Senior Art Developer, Hannah Stewart, works in the Kalisher studio in Carrboro to create a piece of healing art. Photo Courtesy of David Winton.

Senior Art Developer, Hannah Stewart, works in the Kalisher studio in Carrboro to create a piece of healing art. Photo Courtesy of David Winton.

 It’s a picturesque scene of a tree, sitting idly in a green field with tiny farm houses in the background — while the sky of gold has turned into streaks of golden heaven that contrast with the blue sky below it.

This is what Kalisher, a local art studio in Carrboro, considers healing art.

With 80 employees — 10 of them internal artists and designers — Kalisher is a space that creates both curated and collaborated art, with healing art as a category.

Jesse Kalisher, president and CEO, said it is important for artists to be on top of the latest research for environmentally-based art. The studio creates art for hospitals, senior centers and other facilities.

“It is also evidence-based art, the more technical term, and there have been studies done that show that the right art in the right environment helps the healing process; it helps patients’ recoveries,” he said. “And the counterpoint is that the wrong art in the wrong environment is counterproductive.”

Kalisher said when he started creating healing art, he looked for advice from interior designers and healthcare professionals to give feedback.

David Winton, vice president and creative director, said there is a specific process for matching spaces and pieces.

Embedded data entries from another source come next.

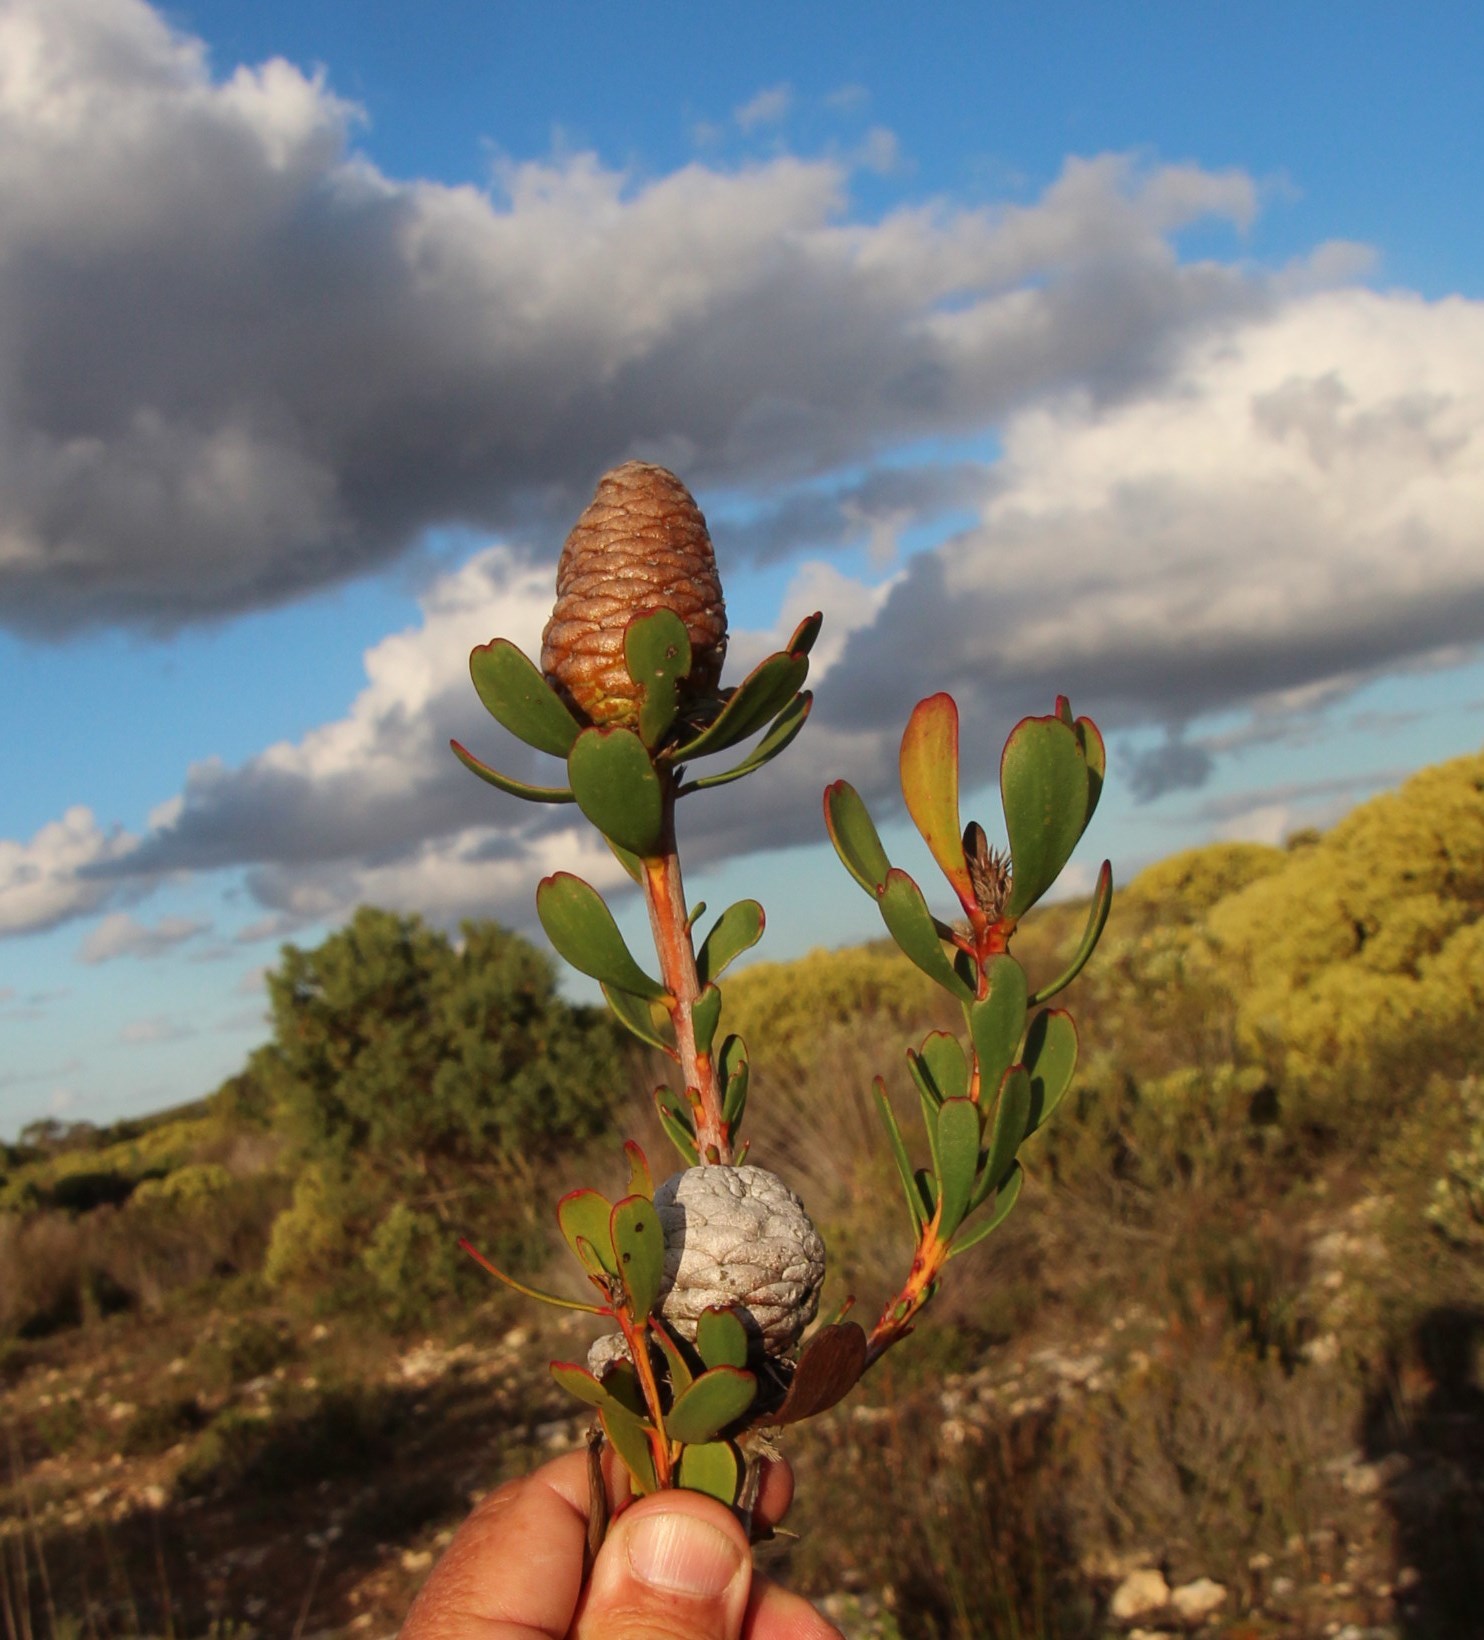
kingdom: Plantae
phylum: Tracheophyta
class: Magnoliopsida
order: Proteales
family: Proteaceae
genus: Leucadendron
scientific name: Leucadendron muirii
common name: Silver-ball conebush
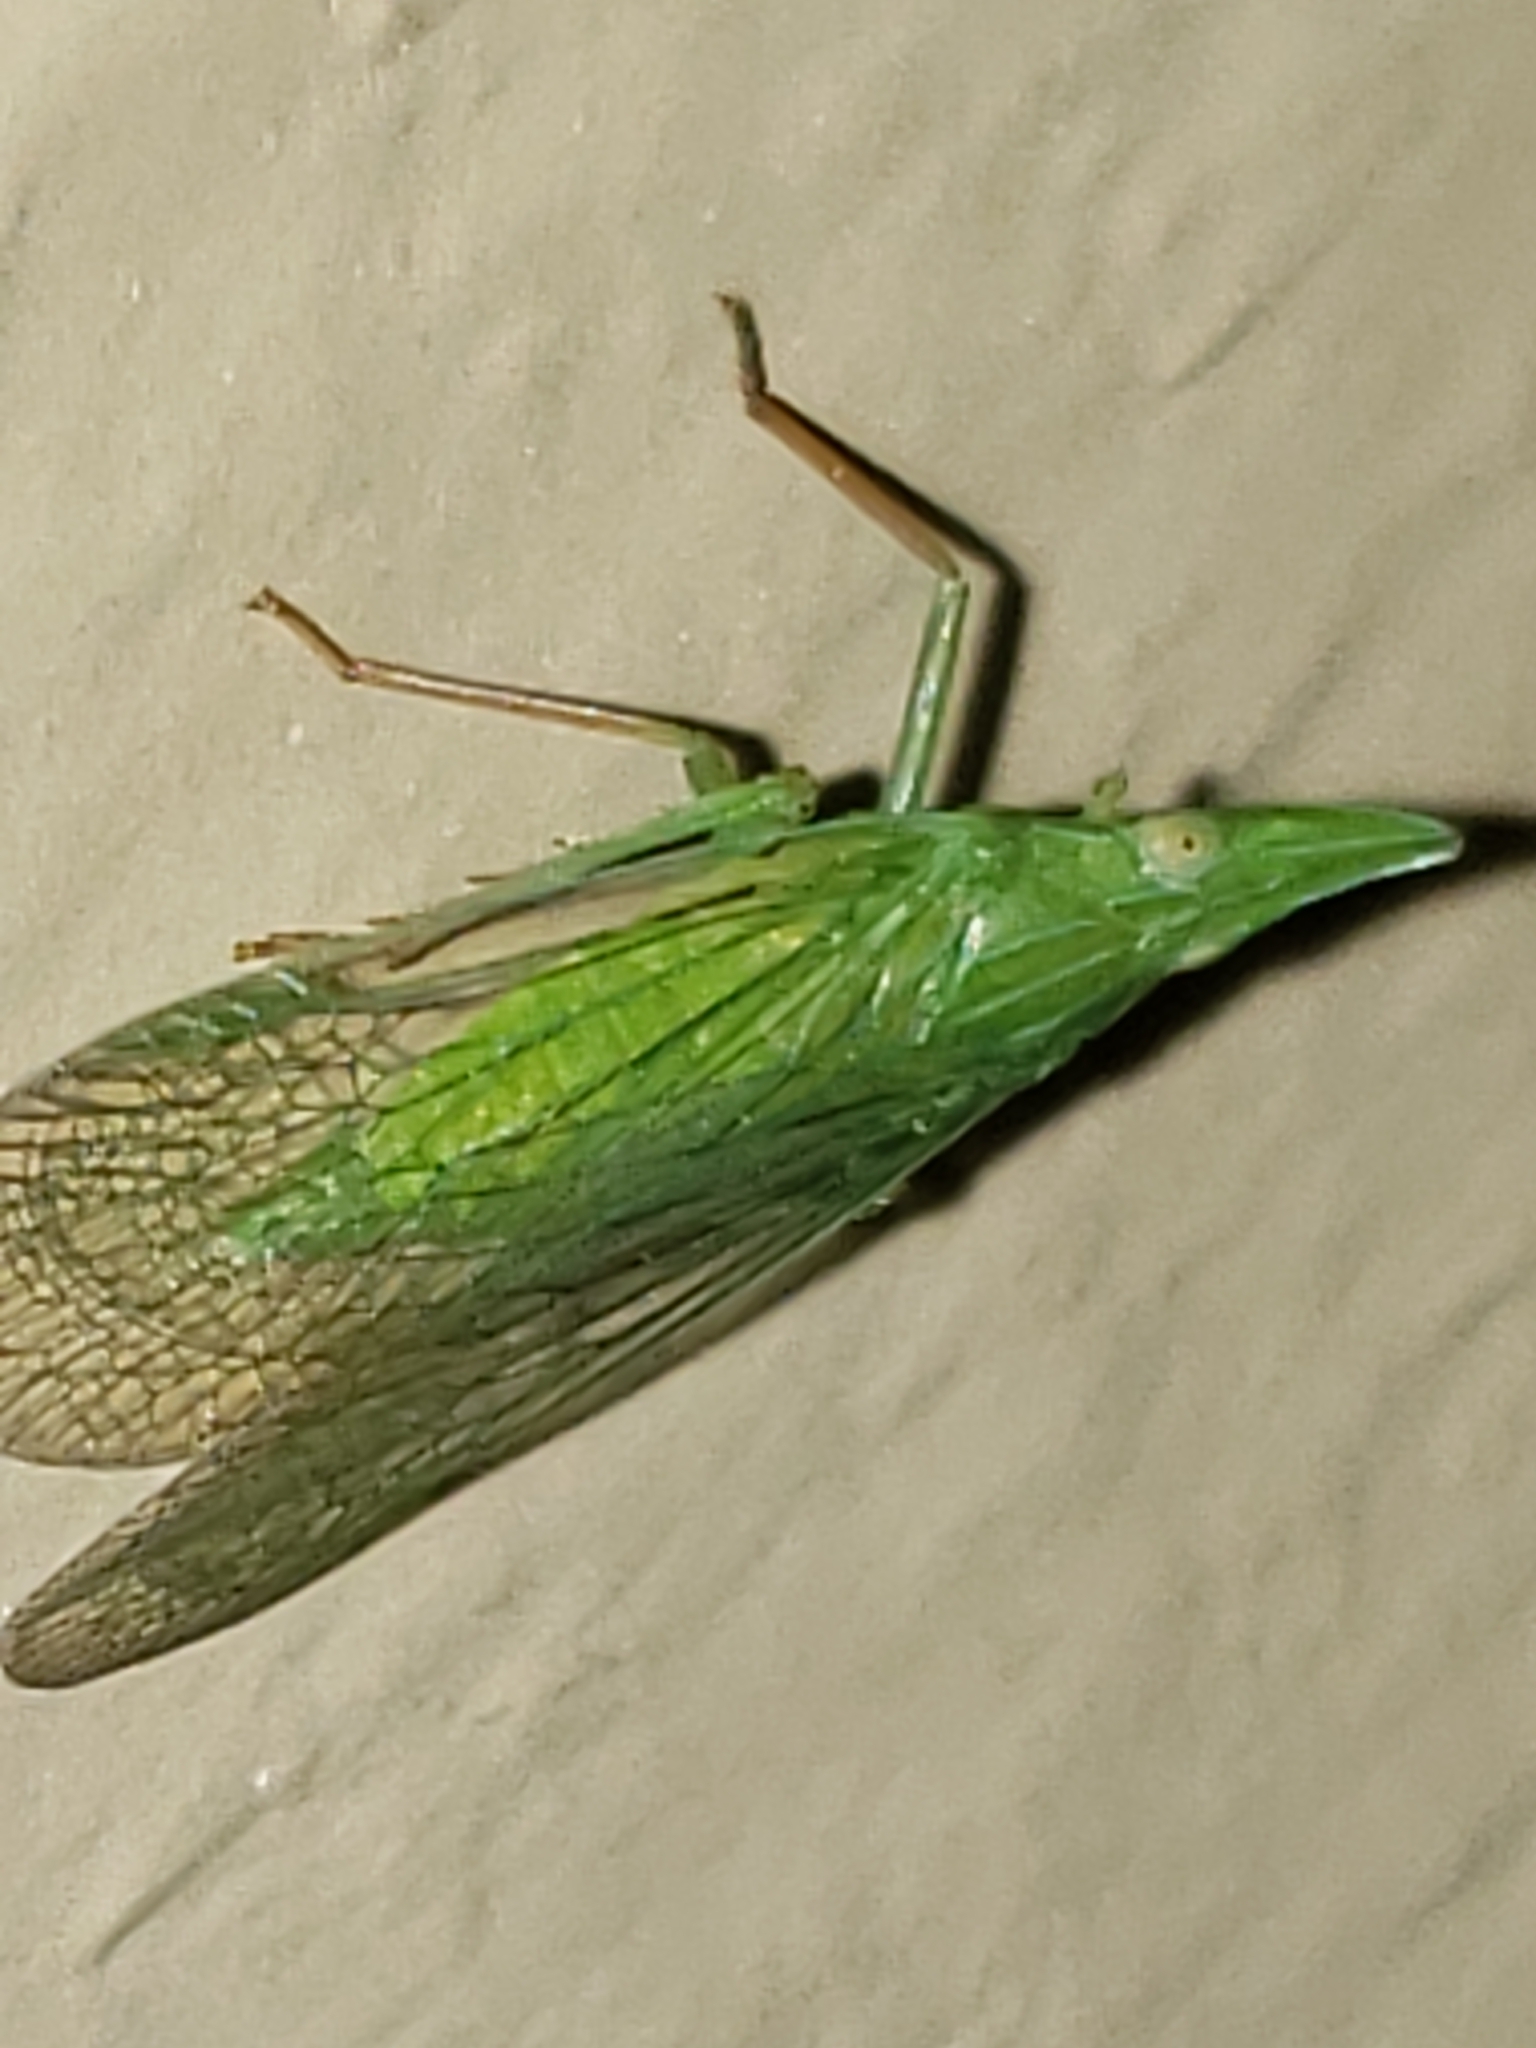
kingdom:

“Our studio process involves creating art with traditional materials and blending them digitally,” he said. “An example could be we take a picture of a dandelion and add an additional layer that gives it an even softer feeling to it or de-saturizate it a little bit in a way that it is readable, not only as a nice calming nature photo but also atmospheric and warm with colors being the key.”

Kimberly Kolcz, an interior designer and owner of Offay Design Studio in California and a frequent collaborator with Kalisher, said Kalisher blends traditional nature scenes with modern art twists.

“Nature on its own is what we try to bring into the art in each of these facilities and it’s not in its literal sense, but in its colors — it comes down to nature and nature’s colors that allow us to be relaxed,” she said.

Kalisher said the design aesthetic, location and architecture of each hospital affects the art’s design, Winton said.

“You have to look finally at where the piece is going — is it going in a pediatric ward, a cancer ward, a psych ward — and every one of those areas carry with them certain criteria that the research tells us about (how) the evidence-based art (works) in the healing process,” Kalisher said.

Winton said the art is made to give a sense of direction to patients.

“Rather than having repetition pieces, we often try making each piece unique so it’s like a way-finding marker,” he said.

Winton said the studio completed 20 health care-related projects this year.

“I felt that that was very important in that art is not only here to provoke and inspire and add to the conversation of life, but it’s also there to heal and help provide a passage to emotional well-being.”